- Task details
Reproduce the lines below verbatim, leaving out the pictures.

- Dataset records
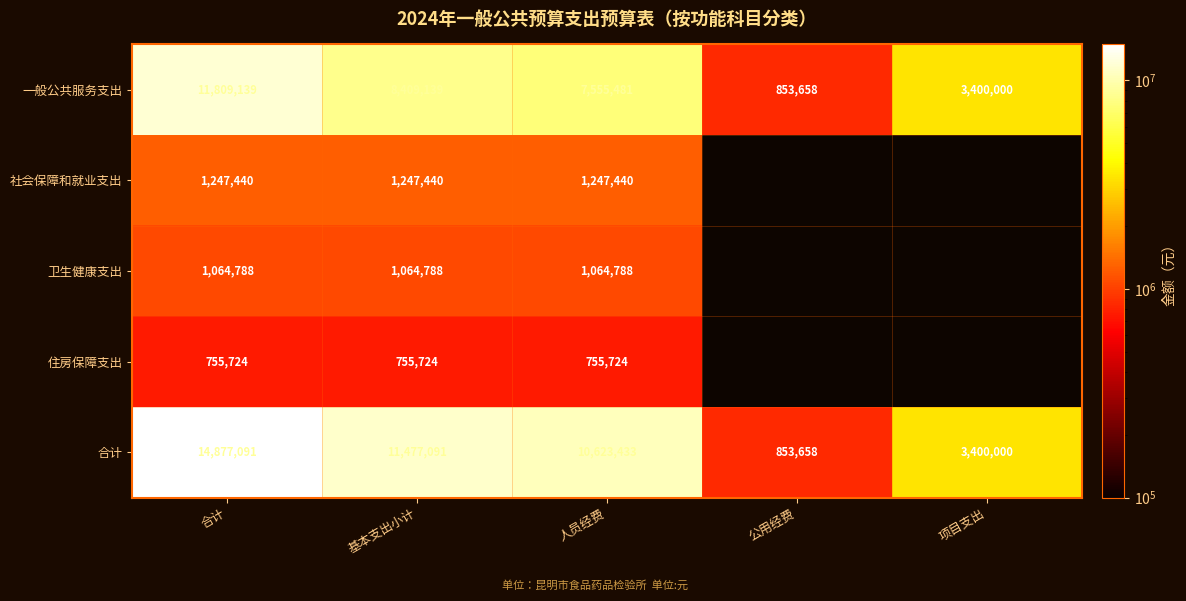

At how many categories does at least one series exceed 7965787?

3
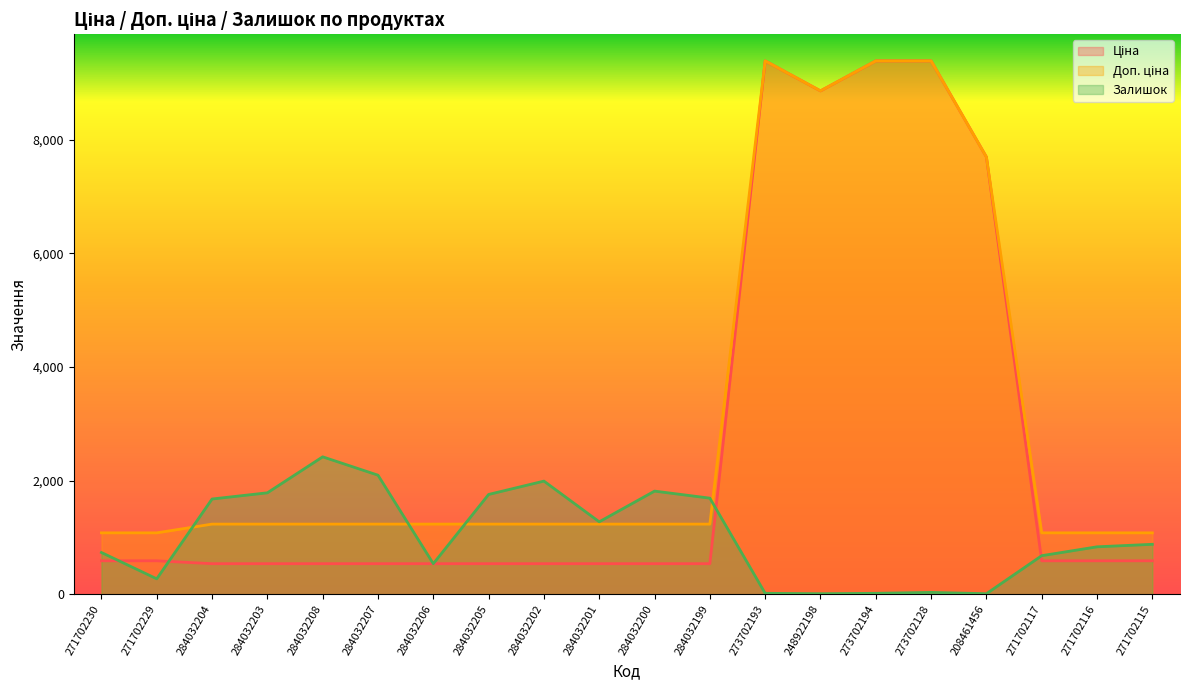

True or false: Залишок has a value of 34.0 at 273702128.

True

- Result of this exercise
At how many categories does at least one series exceed 7965787?

3

True or false: Залишок has a value of 34.0 at 273702128.

True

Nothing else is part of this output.